[Data supplied]
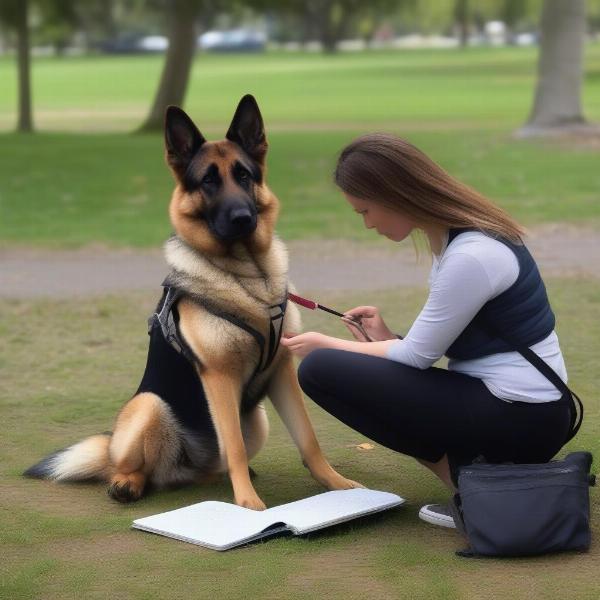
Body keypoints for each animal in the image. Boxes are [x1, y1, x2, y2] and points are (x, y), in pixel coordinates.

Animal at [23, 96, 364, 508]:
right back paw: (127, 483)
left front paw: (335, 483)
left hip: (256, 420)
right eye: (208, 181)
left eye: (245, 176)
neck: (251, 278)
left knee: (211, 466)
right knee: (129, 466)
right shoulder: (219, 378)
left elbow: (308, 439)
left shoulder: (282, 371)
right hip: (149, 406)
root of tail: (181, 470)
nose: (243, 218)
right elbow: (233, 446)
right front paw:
[/Data supplied]
[Data supplied]
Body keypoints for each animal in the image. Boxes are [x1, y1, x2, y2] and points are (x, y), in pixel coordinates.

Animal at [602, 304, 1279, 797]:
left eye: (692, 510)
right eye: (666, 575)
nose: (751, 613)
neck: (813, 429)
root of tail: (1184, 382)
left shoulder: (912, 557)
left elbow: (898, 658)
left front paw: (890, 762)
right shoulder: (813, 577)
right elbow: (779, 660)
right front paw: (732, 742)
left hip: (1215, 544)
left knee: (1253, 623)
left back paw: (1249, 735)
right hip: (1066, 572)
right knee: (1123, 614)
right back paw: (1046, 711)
[/Data supplied]
Exercise aim: Filter the data above down to lines with the word "knee", and copy them.

Response below:
left knee: (211, 466)
right knee: (129, 466)
left knee: (1253, 623)
right knee: (1123, 614)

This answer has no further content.